Excerpted records:
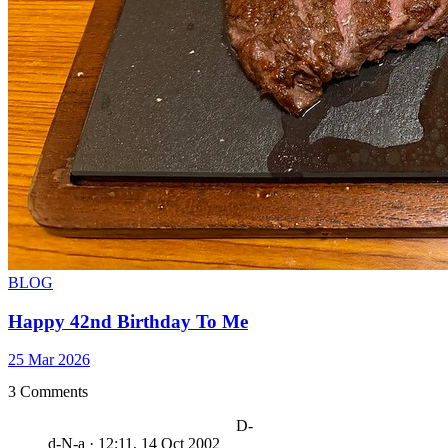
BLOG
Happy 42nd Birthday To Me
25 Mar 2026
3 Comments
D-
d-N-a
·
12:11, 14 Oct 2002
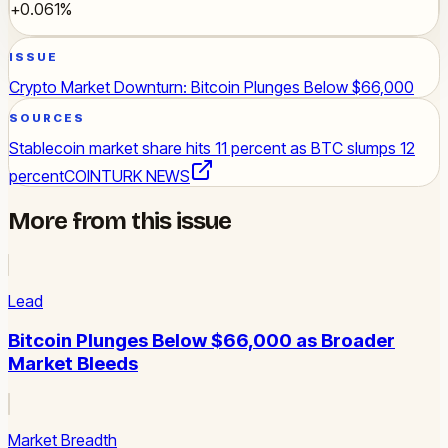
+0.061%
ISSUE
Crypto Market Downturn: Bitcoin Plunges Below $66,000
SOURCES
Stablecoin market share hits 11 percent as BTC slumps 12
percent
COINTURK NEWS
More from this issue
Lead
Bitcoin Plunges Below $66,000 as Broader
Market Bleeds
Market Breadth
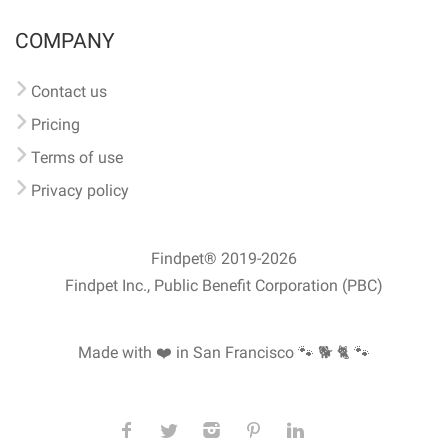
COMPANY
Contact us
Pricing
Terms of use
Privacy policy
Findpet® 2019-2026
Findpet Inc., Public Benefit Corporation (PBC)
Made with ❤️ in San Francisco
🐾 🐕 🐈 🐾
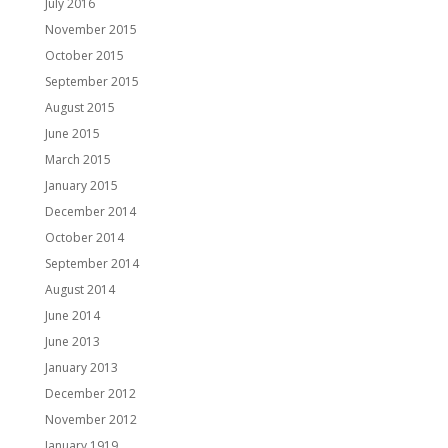
July 2016
November 2015
October 2015
September 2015
August 2015
June 2015
March 2015
January 2015
December 2014
October 2014
September 2014
August 2014
June 2014
June 2013
January 2013
December 2012
November 2012
January 1919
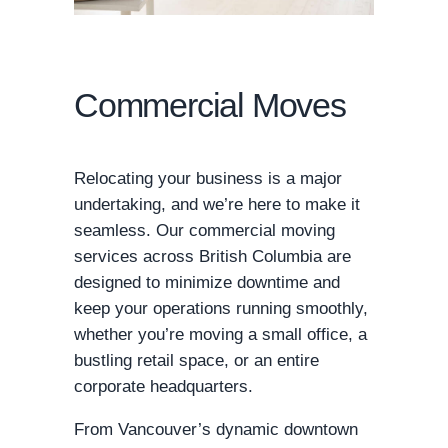
Commercial Moves
Relocating your business is a major
undertaking, and we’re here to make it
seamless. Our commercial moving
services across British Columbia are
designed to minimize downtime and
keep your operations running smoothly,
whether you’re moving a small office, a
bustling retail space, or an entire
corporate headquarters.
From Vancouver’s dynamic downtown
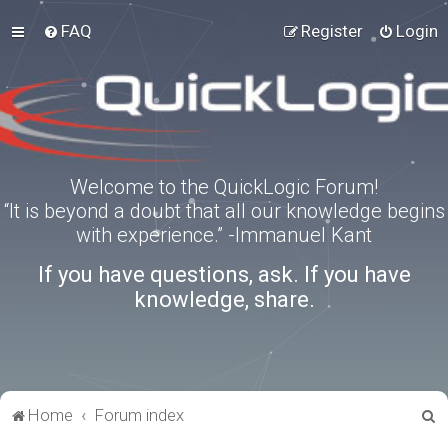
FAQ
Register
Login
Welcome to the QuickLogic Forum!
“It is beyond a doubt that all our knowledge begins
with experience.” -Immanuel Kant
If you have questions, ask. If you have
knowledge, share.
S
Home
Forum index
e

Exercise objective: All of the material above should be written out exactly as given, minus any images.

Result of this exercise:
BLOG
Happy 42nd Birthday To Me
25 Mar 2026
3 Comments
D-
d-N-a
·
12:11, 14 Oct 2002
+0.061%
ISSUE
Crypto Market Downturn: Bitcoin Plunges Below $66,000
SOURCES
Stablecoin market share hits 11 percent as BTC slumps 12
percent
COINTURK NEWS
More from this issue
Lead
Bitcoin Plunges Below $66,000 as Broader
Market Bleeds
Market Breadth
COMPANY
Contact us
Pricing
Terms of use
Privacy policy
Findpet® 2019-2026
Findpet Inc., Public Benefit Corporation (PBC)
Made with ❤️ in San Francisco
🐾 🐕 🐈 🐾
July 2016
November 2015
October 2015
September 2015
August 2015
June 2015
March 2015
January 2015
December 2014
October 2014
September 2014
August 2014
June 2014
June 2013
January 2013
December 2012
November 2012
January 1919
Commercial Moves
Relocating your business is a major
undertaking, and we’re here to make it
seamless. Our commercial moving
services across British Columbia are
designed to minimize downtime and
keep your operations running smoothly,
whether you’re moving a small office, a
bustling retail space, or an entire
corporate headquarters.
From Vancouver’s dynamic downtown
FAQ
Register
Login
Welcome to the QuickLogic Forum!
“It is beyond a doubt that all our knowledge begins
with experience.” -Immanuel Kant
If you have questions, ask. If you have
knowledge, share.
S
Home
Forum index
e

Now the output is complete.